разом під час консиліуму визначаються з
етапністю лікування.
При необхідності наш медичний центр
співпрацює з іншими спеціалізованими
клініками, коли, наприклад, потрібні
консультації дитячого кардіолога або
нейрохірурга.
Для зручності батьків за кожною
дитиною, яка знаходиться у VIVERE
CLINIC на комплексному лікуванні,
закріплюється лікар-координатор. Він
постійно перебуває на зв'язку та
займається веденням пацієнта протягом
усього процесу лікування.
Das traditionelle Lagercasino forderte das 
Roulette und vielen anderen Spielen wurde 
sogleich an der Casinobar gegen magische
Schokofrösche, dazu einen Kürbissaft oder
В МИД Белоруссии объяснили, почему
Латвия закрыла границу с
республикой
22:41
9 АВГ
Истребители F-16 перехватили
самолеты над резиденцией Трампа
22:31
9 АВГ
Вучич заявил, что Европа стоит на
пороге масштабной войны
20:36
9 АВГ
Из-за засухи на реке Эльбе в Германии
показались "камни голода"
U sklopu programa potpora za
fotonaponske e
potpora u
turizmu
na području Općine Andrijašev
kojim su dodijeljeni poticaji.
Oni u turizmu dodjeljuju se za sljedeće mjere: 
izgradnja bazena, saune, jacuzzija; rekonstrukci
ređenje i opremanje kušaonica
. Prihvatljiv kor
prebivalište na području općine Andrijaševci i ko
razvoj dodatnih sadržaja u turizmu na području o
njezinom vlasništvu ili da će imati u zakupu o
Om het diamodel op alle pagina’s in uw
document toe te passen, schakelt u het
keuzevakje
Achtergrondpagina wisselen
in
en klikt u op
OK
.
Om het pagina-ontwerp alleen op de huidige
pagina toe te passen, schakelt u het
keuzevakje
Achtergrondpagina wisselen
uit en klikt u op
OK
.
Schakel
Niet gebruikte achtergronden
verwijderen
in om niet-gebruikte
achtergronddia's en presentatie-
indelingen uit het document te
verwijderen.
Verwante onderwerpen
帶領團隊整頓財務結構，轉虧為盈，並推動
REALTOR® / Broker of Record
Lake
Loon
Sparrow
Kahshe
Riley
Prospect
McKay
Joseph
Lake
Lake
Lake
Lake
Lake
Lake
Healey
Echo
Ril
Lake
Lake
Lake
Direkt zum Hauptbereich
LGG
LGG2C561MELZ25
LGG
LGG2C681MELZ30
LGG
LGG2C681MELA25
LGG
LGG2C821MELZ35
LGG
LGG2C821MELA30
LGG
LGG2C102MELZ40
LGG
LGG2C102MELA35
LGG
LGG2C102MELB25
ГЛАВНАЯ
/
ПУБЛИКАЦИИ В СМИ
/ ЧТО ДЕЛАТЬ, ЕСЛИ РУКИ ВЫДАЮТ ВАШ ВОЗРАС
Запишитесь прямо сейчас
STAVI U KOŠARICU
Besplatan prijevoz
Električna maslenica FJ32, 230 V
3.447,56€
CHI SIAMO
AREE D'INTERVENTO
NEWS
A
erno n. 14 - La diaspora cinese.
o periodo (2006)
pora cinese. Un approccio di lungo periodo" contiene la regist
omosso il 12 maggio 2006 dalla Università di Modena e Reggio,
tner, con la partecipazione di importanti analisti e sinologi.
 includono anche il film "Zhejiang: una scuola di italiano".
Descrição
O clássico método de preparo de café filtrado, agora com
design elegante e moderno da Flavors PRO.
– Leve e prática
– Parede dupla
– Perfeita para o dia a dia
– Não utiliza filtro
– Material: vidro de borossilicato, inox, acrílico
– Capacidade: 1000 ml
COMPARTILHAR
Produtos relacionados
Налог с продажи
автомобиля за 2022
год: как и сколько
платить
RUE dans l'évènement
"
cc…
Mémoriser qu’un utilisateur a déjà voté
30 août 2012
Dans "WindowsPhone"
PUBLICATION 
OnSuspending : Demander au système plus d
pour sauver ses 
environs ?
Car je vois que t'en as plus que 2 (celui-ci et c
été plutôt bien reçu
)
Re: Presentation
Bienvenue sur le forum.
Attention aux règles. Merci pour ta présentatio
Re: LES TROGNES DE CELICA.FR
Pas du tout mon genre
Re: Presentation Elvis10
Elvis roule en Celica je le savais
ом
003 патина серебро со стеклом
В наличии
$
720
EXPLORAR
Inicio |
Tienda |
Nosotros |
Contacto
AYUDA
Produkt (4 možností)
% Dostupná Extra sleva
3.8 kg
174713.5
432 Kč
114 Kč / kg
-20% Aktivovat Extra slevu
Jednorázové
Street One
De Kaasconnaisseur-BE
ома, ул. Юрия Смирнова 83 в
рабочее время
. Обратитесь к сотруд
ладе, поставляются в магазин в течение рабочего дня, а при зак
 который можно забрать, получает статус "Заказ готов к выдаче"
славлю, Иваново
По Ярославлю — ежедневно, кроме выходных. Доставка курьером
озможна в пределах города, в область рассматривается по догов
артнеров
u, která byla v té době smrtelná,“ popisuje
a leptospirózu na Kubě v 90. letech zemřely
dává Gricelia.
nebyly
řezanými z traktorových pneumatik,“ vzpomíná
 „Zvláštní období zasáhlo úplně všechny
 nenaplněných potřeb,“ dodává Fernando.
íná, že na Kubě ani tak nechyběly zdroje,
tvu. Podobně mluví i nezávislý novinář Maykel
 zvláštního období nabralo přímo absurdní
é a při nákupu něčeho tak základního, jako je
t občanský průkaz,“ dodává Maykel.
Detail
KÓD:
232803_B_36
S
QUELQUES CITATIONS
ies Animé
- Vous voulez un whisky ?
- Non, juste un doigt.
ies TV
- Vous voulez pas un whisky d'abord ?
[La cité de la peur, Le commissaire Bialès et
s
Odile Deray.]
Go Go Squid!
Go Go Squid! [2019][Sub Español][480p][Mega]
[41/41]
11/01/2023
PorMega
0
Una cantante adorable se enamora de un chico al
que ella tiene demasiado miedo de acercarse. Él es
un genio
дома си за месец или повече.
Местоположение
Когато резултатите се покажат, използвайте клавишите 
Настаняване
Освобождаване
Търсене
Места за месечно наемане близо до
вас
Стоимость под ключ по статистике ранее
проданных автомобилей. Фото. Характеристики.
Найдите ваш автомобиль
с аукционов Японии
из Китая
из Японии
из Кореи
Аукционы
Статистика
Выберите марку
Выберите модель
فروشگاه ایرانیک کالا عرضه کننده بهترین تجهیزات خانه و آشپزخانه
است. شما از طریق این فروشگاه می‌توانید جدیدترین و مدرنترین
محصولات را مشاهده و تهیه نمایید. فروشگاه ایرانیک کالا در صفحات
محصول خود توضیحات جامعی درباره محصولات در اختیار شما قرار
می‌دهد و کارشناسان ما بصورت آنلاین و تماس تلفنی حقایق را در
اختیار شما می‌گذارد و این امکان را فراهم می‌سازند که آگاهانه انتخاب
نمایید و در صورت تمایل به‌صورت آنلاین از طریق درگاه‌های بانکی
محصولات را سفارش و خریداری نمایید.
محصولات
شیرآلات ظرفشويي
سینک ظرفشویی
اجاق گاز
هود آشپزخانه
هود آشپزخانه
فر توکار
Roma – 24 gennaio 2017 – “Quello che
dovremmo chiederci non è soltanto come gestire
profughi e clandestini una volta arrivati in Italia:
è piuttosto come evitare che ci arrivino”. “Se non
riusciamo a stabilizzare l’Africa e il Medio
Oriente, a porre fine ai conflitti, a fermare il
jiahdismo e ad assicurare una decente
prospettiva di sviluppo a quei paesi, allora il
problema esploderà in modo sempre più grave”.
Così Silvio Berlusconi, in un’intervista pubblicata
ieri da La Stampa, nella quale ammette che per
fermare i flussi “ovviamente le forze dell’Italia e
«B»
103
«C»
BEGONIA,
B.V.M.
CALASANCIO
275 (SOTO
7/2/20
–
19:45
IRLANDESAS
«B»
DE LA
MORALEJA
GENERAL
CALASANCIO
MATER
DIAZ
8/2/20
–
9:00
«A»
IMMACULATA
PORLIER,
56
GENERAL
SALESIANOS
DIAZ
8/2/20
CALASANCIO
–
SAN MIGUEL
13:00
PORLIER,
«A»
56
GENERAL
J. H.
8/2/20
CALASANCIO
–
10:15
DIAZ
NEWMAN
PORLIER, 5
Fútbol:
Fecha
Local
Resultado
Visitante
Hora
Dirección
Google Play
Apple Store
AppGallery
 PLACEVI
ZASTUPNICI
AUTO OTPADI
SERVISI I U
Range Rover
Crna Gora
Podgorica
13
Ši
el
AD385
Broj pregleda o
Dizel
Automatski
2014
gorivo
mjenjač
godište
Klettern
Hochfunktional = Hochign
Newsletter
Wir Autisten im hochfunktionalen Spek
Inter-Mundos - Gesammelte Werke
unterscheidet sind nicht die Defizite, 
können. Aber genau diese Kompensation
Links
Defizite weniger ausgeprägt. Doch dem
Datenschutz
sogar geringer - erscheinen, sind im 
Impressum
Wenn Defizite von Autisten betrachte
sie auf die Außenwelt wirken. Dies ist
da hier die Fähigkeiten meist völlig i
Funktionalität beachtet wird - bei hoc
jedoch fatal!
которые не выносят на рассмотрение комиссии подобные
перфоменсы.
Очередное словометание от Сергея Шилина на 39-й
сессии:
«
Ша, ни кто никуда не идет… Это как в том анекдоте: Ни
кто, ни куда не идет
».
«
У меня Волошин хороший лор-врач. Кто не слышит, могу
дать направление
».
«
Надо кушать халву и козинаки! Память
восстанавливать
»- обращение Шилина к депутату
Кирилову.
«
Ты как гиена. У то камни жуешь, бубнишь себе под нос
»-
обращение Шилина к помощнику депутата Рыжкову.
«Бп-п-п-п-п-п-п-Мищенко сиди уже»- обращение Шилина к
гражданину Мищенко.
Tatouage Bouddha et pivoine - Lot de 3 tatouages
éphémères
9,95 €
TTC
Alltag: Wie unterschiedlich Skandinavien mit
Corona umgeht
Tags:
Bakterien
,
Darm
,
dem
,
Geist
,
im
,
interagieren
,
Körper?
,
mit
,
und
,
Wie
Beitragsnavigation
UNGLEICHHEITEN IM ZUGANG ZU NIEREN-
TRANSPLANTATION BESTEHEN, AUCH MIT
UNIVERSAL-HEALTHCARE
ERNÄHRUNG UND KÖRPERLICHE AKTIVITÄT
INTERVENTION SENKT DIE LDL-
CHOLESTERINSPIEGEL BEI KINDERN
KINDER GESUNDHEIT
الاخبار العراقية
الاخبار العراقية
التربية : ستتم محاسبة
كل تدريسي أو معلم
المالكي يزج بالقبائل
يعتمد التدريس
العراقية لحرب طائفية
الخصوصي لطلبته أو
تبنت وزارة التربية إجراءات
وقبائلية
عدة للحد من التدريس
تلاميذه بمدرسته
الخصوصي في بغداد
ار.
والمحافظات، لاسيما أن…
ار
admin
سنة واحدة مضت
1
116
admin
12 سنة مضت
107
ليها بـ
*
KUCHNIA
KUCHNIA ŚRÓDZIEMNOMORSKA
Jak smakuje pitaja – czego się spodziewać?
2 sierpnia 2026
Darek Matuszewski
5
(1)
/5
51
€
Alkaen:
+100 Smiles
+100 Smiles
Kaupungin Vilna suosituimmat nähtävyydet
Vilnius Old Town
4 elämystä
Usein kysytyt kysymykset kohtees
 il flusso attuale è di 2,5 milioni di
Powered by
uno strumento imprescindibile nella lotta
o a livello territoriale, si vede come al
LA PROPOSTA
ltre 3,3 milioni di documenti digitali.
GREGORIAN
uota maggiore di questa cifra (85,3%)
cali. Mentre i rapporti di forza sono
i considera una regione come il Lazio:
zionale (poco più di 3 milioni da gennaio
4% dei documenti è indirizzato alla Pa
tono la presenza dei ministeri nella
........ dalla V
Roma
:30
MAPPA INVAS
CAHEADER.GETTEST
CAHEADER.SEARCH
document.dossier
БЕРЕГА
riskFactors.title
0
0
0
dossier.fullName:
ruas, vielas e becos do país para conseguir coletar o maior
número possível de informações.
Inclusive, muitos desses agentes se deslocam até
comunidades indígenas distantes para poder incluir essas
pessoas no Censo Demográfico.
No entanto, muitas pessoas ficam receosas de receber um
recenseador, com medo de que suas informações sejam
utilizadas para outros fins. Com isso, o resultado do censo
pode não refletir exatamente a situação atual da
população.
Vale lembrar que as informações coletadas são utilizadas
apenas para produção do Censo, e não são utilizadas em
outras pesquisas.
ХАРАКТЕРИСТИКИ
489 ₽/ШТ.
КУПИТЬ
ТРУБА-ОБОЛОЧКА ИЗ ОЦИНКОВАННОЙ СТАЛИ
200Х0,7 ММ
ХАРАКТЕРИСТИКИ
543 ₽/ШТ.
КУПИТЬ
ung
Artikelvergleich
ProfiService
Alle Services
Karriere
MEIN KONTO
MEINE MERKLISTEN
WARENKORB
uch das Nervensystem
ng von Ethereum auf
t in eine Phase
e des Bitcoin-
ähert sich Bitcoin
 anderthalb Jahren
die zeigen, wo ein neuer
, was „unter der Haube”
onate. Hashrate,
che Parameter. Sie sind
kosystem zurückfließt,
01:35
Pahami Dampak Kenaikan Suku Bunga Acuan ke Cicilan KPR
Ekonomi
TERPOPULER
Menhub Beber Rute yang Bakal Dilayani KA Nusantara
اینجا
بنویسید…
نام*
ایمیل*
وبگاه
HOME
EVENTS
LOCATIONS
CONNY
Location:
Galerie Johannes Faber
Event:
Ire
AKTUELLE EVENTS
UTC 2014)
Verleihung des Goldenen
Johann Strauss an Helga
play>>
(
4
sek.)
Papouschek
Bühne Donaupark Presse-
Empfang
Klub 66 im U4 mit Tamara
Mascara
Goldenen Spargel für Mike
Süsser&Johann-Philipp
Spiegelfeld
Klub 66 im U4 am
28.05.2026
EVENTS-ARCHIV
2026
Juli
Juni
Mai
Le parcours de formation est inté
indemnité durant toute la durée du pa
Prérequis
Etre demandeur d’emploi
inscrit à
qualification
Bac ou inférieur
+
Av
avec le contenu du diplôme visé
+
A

────

_Task to carry out_
From the opening line of the data above, please print each line as written up to and including the line that contains "займається веденням пацієнта протягом", and nothing more.

_Answer section_
разом під час консиліуму визначаються з
етапністю лікування.
При необхідності наш медичний центр
співпрацює з іншими спеціалізованими
клініками, коли, наприклад, потрібні
консультації дитячого кардіолога або
нейрохірурга.
Для зручності батьків за кожною
дитиною, яка знаходиться у VIVERE
CLINIC на комплексному лікуванні,
закріплюється лікар-координатор. Він
постійно перебуває на зв'язку та
займається веденням пацієнта протягом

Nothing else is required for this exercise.